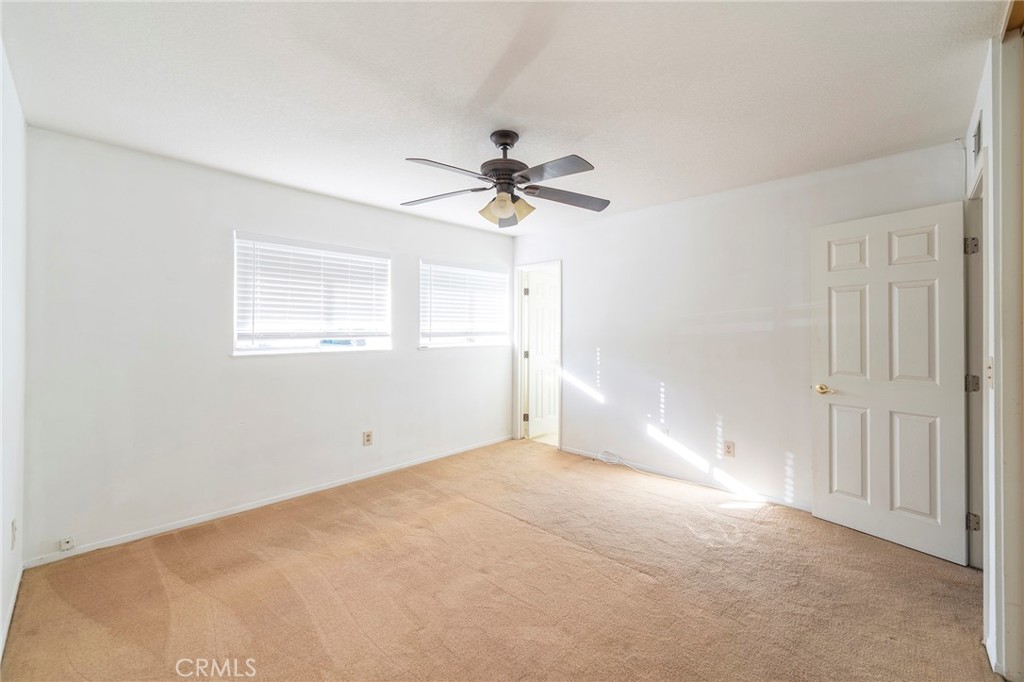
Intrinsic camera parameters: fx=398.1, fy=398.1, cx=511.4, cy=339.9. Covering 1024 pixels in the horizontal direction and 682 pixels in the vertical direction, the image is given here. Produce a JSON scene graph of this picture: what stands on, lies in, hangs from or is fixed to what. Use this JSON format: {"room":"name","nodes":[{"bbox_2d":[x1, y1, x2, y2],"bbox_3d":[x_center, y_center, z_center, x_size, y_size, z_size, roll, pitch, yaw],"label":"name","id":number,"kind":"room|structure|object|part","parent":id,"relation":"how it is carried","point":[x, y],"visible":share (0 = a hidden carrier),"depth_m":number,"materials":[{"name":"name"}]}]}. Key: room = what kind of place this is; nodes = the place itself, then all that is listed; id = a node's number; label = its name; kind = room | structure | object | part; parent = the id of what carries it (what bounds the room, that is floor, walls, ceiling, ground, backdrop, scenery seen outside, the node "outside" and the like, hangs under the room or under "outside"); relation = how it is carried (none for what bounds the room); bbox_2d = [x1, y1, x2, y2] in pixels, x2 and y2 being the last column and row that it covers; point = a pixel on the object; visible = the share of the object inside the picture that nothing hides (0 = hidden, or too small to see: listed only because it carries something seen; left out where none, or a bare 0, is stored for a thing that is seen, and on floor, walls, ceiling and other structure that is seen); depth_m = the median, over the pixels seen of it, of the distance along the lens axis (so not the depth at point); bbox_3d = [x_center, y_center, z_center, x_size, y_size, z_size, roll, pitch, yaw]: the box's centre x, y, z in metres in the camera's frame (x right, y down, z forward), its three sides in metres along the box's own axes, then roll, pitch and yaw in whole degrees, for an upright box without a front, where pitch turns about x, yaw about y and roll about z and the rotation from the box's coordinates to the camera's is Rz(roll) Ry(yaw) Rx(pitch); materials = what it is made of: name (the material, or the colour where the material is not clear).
{"room":"bedroom","nodes":[
{"label":"bedroom","id":0,"kind":"room"},
{"bbox_2d":[0,40,27,662],"bbox_3d":[-1.338,0.035,0.790,4.016,2.477,0.142,0,0,44],"label":"left wall","id":1,"kind":"structure","parent":0,"point":[1,609],"depth_m":1.82,"materials":[{"name":"white paint"}]},
{"bbox_2d":[0,566,22,659],"bbox_3d":[-1.409,1.233,0.969,3.566,0.077,0.014,0,0,44],"label":"baseboard","id":2,"kind":"structure","parent":1,"relation":"attached to","point":[13,603],"depth_m":1.80,"materials":[{"name":"white paint"}]},
{"bbox_2d":[10,518,17,549],"bbox_3d":[-2.346,0.914,1.879,0.078,0.124,0.012,0,0,44],"label":"wall socket","id":3,"kind":"object","parent":1,"relation":"attached to","point":[13,523],"visible":0.97,"depth_m":1.86,"materials":[{"name":"white plastic"}]},
{"bbox_2d":[22,126,514,565],"bbox_3d":[-1.369,0.041,3.629,0.158,2.457,4.071,0,0,44],"label":"window wall","id":4,"kind":"structure","parent":0,"point":[427,360],"depth_m":2.69,"materials":[{"name":"white paint"}]},
{"bbox_2d":[59,535,74,551],"bbox_3d":[-2.586,1.183,2.316,0.026,0.066,0.055,0,0,44],"label":"cable jack","id":5,"kind":"object","parent":4,"relation":"attached to","point":[69,541],"visible":0.99,"depth_m":2.31,"materials":[{"name":"white plastic"}]},
{"bbox_2d":[20,436,509,570],"bbox_3d":[-1.356,1.229,3.520,0.013,0.067,3.737,0,0,44],"label":"baseboard","id":6,"kind":"structure","parent":4,"relation":"attached to","point":[137,537],"depth_m":2.82,"materials":[{"name":"white paint"}]},
{"bbox_2d":[232,232,391,356],"bbox_3d":[-1.613,-0.340,3.342,0.131,0.913,1.231,0,0,44],"label":"window","id":7,"kind":"structure","parent":4,"relation":"in","point":[303,342],"depth_m":3.27,"materials":[{"name":"white plastic"}]},
{"bbox_2d":[235,235,389,340],"bbox_3d":[-1.576,-0.385,3.311,0.058,0.779,1.197,0,0,44],"label":"window blind","id":8,"kind":"object","parent":7,"relation":"attached to","point":[299,245],"visible":0.96,"depth_m":3.22,"materials":[{"name":"white plastic"}]},
{"bbox_2d":[362,430,372,446],"bbox_3d":[-1.292,0.882,3.572,0.010,0.131,0.080,0,0,44],"label":"wall outlet","id":9,"kind":"object","parent":4,"relation":"attached to","point":[367,440],"visible":0.98,"depth_m":3.57,"materials":[{"name":"beige plastic"}]},
{"bbox_2d":[418,258,507,348],"bbox_3d":[-0.528,-0.372,4.457,0.141,0.922,1.247,0,0,44],"label":"window","id":10,"kind":"structure","parent":4,"relation":"in","point":[441,339],"depth_m":4.40,"materials":[{"name":"white plastic"}]},
{"bbox_2d":[420,261,508,339],"bbox_3d":[-0.486,-0.414,4.419,0.058,0.785,1.181,0,0,44],"label":"window blind","id":11,"kind":"object","parent":10,"relation":"attached to","point":[493,275],"visible":0.97,"depth_m":4.34,"materials":[{"name":"white plastic"}]},
{"bbox_2d":[0,438,998,681],"bbox_3d":[0.190,1.311,2.129,4.538,0.101,4.142,0,0,44],"label":"carpet floor","id":12,"kind":"structure","parent":0,"point":[507,521],"depth_m":2.00,"materials":[{"name":"carpet"}]},
{"bbox_2d":[592,450,701,486],"bbox_3d":[1.276,1.165,3.630,1.122,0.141,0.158,0,0,44],"label":"cable","id":13,"kind":"object","parent":12,"relation":"on","point":[604,460],"visible":0.98,"depth_m":3.77,"materials":[{"name":"white plastic"}]},
{"bbox_2d":[0,0,1001,235],"bbox_3d":[0.136,-1.230,2.254,4.389,0.110,4.248,0,0,44],"label":"ceiling","id":14,"kind":"structure","parent":0,"point":[477,80],"depth_m":1.85,"materials":[{"name":"white paint"}]},
{"bbox_2d":[399,128,610,228],"bbox_3d":[-0.038,-0.944,2.307,1.239,0.488,1.231,0,0,-1],"label":"ceiling fan","id":15,"kind":"object","parent":14,"relation":"hanging from","point":[505,144],"visible":0.99,"depth_m":2.25,"materials":[{"name":"metal"}]},
{"bbox_3d":[-0.434,-0.854,2.381,0.538,0.041,0.287,0,0,13],"label":"blade","id":16,"kind":"part","parent":15,"relation":"part of","materials":[{"name":"wood"}]},
{"bbox_3d":[-0.322,-0.850,2.035,0.281,0.043,0.481,0,0,44],"label":"blade","id":17,"kind":"part","parent":15,"relation":"part of","materials":[{"name":"brown wood"}]},
{"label":"shade","id":18,"kind":"part","parent":15,"relation":"part of","materials":[{"name":"glass"}]},
{"bbox_3d":[-0.042,-1.025,2.326,0.275,0.350,0.276,0,0,44],"label":"motor housing","id":19,"kind":"part","parent":15,"relation":"part of","materials":[{"name":"metal"}]},
{"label":"canopy","id":20,"kind":"part","parent":15,"relation":"part of","materials":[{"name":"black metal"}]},
{"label":"shades","id":21,"kind":"part","parent":15,"relation":"part of","materials":[{"name":"glass"}]},
{"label":"blade","id":22,"kind":"part","parent":15,"relation":"part of","materials":[{"name":"brown wood"}]},
{"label":"shade","id":23,"kind":"part","parent":15,"relation":"part of","materials":[{"name":"glass"}]},
{"bbox_3d":[0.182,-0.847,2.041,0.496,0.037,0.273,0,0,44],"label":"blade","id":24,"kind":"part","parent":15,"relation":"part of","materials":[{"name":"brown wood"}]},
{"bbox_3d":[0.329,-0.854,2.419,0.339,0.042,0.486,0,0,44],"label":"blade","id":25,"kind":"part","parent":15,"relation":"part of","materials":[{"name":"wood"}]},
{"bbox_2d":[513,140,967,516],"bbox_3d":[1.441,0.016,3.671,3.961,2.470,0.135,0,0,44],"label":"back wall","id":26,"kind":"structure","parent":0,"point":[574,283],"depth_m":3.32,"materials":[{"name":"white paint"}]},
{"bbox_2d":[514,260,561,448],"bbox_3d":[0.355,0.183,4.644,0.770,2.087,0.165,0,0,44],"label":"door frame","id":27,"kind":"structure","parent":26,"relation":"attached to","point":[520,372],"depth_m":4.78,"materials":[{"name":"white paint"}]},
{"bbox_2d":[525,270,558,441],"bbox_3d":[0.458,0.198,5.090,0.166,2.033,0.695,0,0,44],"label":"door","id":28,"kind":"structure","parent":27,"relation":"attached to","point":[532,400],"depth_m":4.99,"materials":[{"name":"white paint"}]},
{"bbox_2d":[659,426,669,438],"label":"wall socket","id":29,"kind":"object","parent":26,"relation":"attached to","point":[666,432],"visible":0.91,"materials":[{"name":"white plastic"}]},
{"bbox_2d":[560,445,810,511],"bbox_3d":[1.599,1.212,3.440,3.029,0.072,0.013,0,0,44],"label":"baseboard","id":30,"kind":"structure","parent":26,"relation":"attached to","point":[578,452],"depth_m":3.39,"materials":[{"name":"white paint"}]},
{"bbox_2d":[723,440,734,457],"bbox_3d":[1.765,0.886,3.236,0.074,0.121,0.009,0,0,44],"label":"wall outlet","id":31,"kind":"object","parent":26,"relation":"attached to","point":[730,448],"visible":0.99,"depth_m":3.23,"materials":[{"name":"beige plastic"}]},
{"bbox_2d":[963,13,1023,681],"bbox_3d":[1.554,0.040,1.105,0.142,2.492,3.522,0,0,44],"label":"right wall","id":32,"kind":"structure","parent":0,"point":[988,189],"depth_m":1.57,"materials":[{"name":"white paint"}]},
{"bbox_2d":[965,161,987,570],"bbox_3d":[2.292,0.218,1.879,0.162,2.093,0.921,0,0,44],"label":"door frame","id":33,"kind":"structure","parent":32,"relation":"attached to","point":[980,406],"depth_m":2.15,"materials":[{"name":"white paint"}]},
{"bbox_2d":[810,200,968,566],"bbox_3d":[2.317,0.227,2.489,0.168,2.034,0.732,0,0,-33],"label":"white door","id":34,"kind":"structure","parent":33,"relation":"attached to","point":[922,211],"depth_m":2.44,"materials":[{"name":"white paint"}]},
{"bbox_3d":[2.141,0.341,2.731,0.110,0.064,0.149,0,0,-33],"label":"brass doorknob","id":35,"kind":"part","parent":34,"relation":"part of","materials":[{"name":"gold metal"}]},
{"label":"panel","id":36,"kind":"part","parent":34,"relation":"part of","materials":[{"name":"white paint"}]},
{"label":"panel","id":37,"kind":"part","parent":34,"relation":"part of","materials":[{"name":"white paint"}]},
{"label":"panel","id":38,"kind":"part","parent":34,"relation":"part of","materials":[{"name":"white paint"}]},
{"bbox_2d":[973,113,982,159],"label":"air vent","id":39,"kind":"object","parent":32,"relation":"attached to","point":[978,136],"visible":0.87,"depth_m":1.96,"materials":[{"name":"metal"}]},
{"bbox_2d":[985,356,993,387],"bbox_3d":[1.974,0.135,1.647,0.019,0.124,0.075,0,0,44],"label":"light switch","id":40,"kind":"object","parent":32,"relation":"attached to","point":[990,370],"visible":0.83,"depth_m":1.64,"materials":[{"name":"white plastic"}]},
{"bbox_2d":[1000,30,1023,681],"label":"closet door","id":41,"kind":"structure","parent":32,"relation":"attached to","point":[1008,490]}
]}

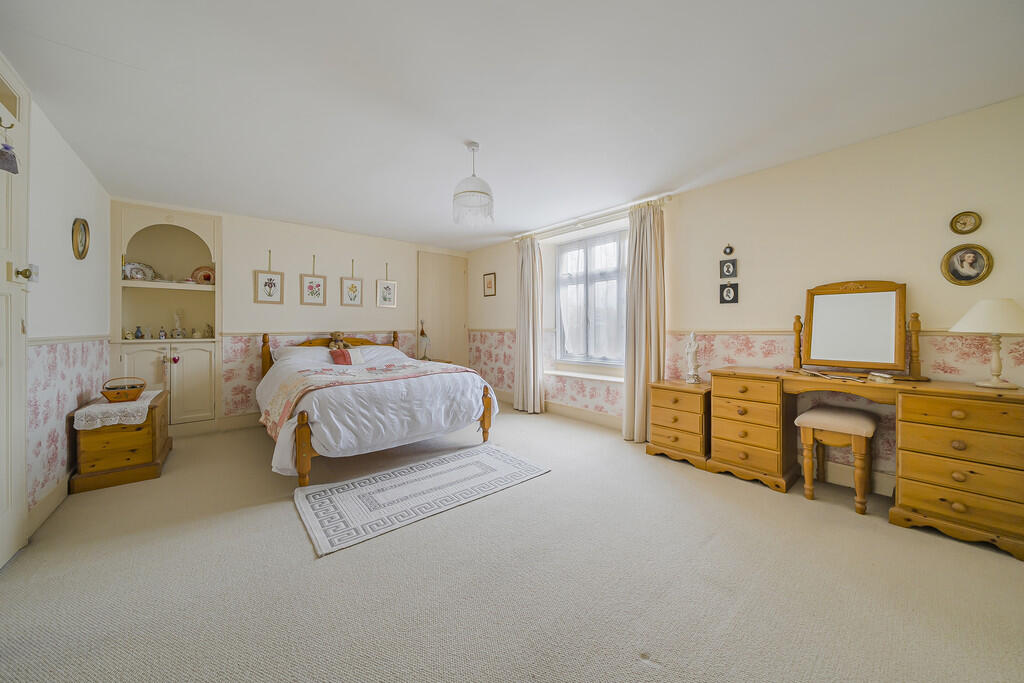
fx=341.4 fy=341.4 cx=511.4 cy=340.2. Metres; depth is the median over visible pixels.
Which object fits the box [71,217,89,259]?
oval picture
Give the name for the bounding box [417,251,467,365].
closet door
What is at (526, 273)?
left curtain
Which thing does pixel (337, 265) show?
back wall
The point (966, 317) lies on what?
table lamp
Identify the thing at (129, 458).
wooden chest
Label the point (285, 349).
pillow
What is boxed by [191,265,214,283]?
decorative plate
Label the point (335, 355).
cushion
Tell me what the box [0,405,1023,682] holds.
carpet floor
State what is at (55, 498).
baseboard
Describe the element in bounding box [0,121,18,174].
hanging ornament
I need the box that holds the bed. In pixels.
[255,332,498,486]
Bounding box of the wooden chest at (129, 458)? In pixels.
[70,388,172,492]
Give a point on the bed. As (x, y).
(301, 437)
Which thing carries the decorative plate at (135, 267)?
in the built-in cupboard at (185, 365)
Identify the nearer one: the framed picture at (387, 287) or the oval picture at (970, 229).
the oval picture at (970, 229)
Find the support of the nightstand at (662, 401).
on the carpet floor
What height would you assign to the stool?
0.569 m
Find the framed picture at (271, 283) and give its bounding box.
[253,244,283,303]
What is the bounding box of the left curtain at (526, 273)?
[514,234,544,413]
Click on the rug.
(501, 462)
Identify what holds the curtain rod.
attached to the right wall at (497, 297)
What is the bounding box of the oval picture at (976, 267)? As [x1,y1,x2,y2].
[941,243,993,284]
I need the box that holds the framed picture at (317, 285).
[299,253,326,305]
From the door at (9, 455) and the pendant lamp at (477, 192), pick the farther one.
the pendant lamp at (477, 192)
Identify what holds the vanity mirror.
on the dressing table
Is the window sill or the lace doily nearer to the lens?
the lace doily
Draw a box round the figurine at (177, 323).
[172,310,183,338]
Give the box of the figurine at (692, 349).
[684,332,700,384]
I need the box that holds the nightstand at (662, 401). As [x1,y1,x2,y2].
[646,379,711,470]
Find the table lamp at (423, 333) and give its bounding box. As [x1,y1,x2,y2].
[418,320,430,359]
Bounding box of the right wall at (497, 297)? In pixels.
[462,97,1023,497]
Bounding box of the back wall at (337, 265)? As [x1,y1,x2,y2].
[111,198,469,427]
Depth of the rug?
2.32 m
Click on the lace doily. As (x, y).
(113, 423)
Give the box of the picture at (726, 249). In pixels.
[723,244,734,255]
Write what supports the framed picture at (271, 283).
attached to the back wall at (337, 265)
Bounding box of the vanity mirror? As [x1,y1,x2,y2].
[795,280,913,377]
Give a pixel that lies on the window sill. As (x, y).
(560, 373)
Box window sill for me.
[543,369,623,382]
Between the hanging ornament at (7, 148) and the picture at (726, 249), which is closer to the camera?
the hanging ornament at (7, 148)
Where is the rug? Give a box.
[292,443,548,556]
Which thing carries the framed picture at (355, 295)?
attached to the back wall at (337, 265)
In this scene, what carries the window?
in the right wall at (497, 297)
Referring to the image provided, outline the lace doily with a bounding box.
[71,390,158,430]
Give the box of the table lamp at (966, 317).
[950,298,1023,388]
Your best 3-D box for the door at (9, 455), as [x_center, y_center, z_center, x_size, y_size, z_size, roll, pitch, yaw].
[-2.256,-0.116,1.444,0.112,2.409,1.008,-1,1,-40]
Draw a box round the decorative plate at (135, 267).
[123,261,154,280]
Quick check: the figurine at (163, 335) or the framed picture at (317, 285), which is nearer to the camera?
the figurine at (163, 335)
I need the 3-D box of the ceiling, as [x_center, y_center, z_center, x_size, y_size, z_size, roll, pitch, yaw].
[-0.333,-1.434,2.460,4.384,0.108,6.340,-1,1,-40]
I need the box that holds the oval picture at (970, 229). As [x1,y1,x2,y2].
[949,211,981,235]
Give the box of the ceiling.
[0,0,1023,250]
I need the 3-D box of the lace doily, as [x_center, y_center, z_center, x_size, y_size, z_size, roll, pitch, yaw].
[-3.056,0.539,2.700,0.374,0.099,0.725,-1,1,-40]
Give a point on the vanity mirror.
(824, 317)
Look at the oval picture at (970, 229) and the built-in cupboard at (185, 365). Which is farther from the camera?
the built-in cupboard at (185, 365)
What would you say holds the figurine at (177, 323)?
in the built-in cupboard at (185, 365)
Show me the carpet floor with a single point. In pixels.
(297, 548)
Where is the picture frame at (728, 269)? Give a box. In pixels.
[719,258,737,278]
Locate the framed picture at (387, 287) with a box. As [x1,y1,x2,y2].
[375,262,397,307]
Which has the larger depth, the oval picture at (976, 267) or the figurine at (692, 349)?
the figurine at (692, 349)
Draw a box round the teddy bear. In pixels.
[327,331,347,349]
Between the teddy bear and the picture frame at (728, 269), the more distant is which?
the teddy bear
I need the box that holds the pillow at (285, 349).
[272,344,332,364]
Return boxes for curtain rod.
[514,195,670,241]
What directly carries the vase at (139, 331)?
in the built-in cupboard at (185, 365)
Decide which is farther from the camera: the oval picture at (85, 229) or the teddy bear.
the teddy bear
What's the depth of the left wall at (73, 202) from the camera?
2.23 m
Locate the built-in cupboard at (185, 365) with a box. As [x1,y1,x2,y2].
[111,204,222,432]
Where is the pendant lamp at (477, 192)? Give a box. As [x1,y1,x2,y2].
[452,142,494,225]
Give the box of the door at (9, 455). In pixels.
[0,56,31,569]
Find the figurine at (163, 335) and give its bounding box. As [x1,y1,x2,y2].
[158,326,166,339]
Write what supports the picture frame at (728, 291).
attached to the right wall at (497, 297)
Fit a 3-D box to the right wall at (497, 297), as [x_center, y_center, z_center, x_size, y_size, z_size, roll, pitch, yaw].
[1.362,-0.196,3.745,0.210,2.454,6.254,-1,1,-40]
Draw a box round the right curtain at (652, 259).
[623,201,665,441]
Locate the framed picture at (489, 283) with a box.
[483,272,495,296]
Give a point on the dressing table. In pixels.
(962, 502)
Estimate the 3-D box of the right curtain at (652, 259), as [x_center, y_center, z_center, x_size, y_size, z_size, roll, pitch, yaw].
[1.318,-0.174,3.387,0.173,2.357,0.433,-1,1,-40]
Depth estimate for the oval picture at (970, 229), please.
2.06 m
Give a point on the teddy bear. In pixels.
(339, 341)
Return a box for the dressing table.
[703,366,1023,560]
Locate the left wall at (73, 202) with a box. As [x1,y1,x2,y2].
[22,84,112,533]
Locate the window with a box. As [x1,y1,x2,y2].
[552,225,626,370]
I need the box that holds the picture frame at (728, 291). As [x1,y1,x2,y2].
[719,282,739,303]
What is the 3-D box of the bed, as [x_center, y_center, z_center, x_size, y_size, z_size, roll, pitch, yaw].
[-1.508,0.462,3.606,1.838,1.112,2.288,-1,1,-40]
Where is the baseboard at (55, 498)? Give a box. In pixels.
[26,473,69,537]
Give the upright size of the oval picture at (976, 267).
0.234 m
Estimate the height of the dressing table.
0.778 m
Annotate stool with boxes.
[795,404,877,513]
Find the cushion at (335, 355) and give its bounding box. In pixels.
[329,346,362,365]
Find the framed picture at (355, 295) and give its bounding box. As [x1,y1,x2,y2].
[340,259,363,306]
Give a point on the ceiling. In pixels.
(469, 136)
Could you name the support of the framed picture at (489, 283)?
attached to the right wall at (497, 297)
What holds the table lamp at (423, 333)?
on the nightstand
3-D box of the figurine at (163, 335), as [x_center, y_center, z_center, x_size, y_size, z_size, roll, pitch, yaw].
[-3.704,-0.077,3.619,0.058,0.130,0.055,-1,1,-40]
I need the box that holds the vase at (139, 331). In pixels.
[134,326,143,338]

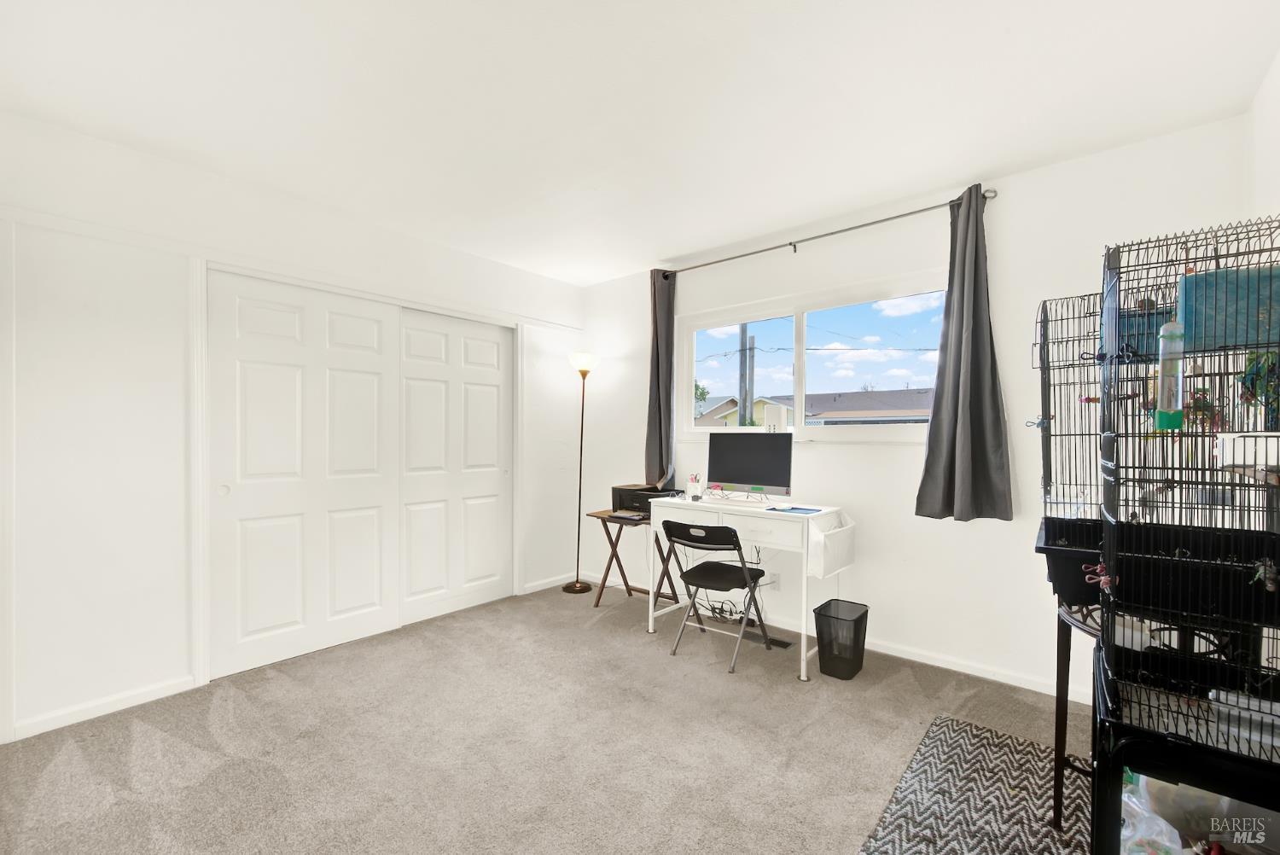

+--

This task calls for the lines from the line holding "Find the framed picture at (355, 295)" through the last line above, restated word for word with both ends included and the pictures dropped.

Find the framed picture at (355, 295) and give its bounding box. As [x1,y1,x2,y2].
[340,259,363,306]
Give a point on the ceiling. In pixels.
(469, 136)
Could you name the support of the framed picture at (489, 283)?
attached to the right wall at (497, 297)
What holds the table lamp at (423, 333)?
on the nightstand
3-D box of the figurine at (163, 335), as [x_center, y_center, z_center, x_size, y_size, z_size, roll, pitch, yaw].
[-3.704,-0.077,3.619,0.058,0.130,0.055,-1,1,-40]
I need the box that holds the vase at (139, 331). In pixels.
[134,326,143,338]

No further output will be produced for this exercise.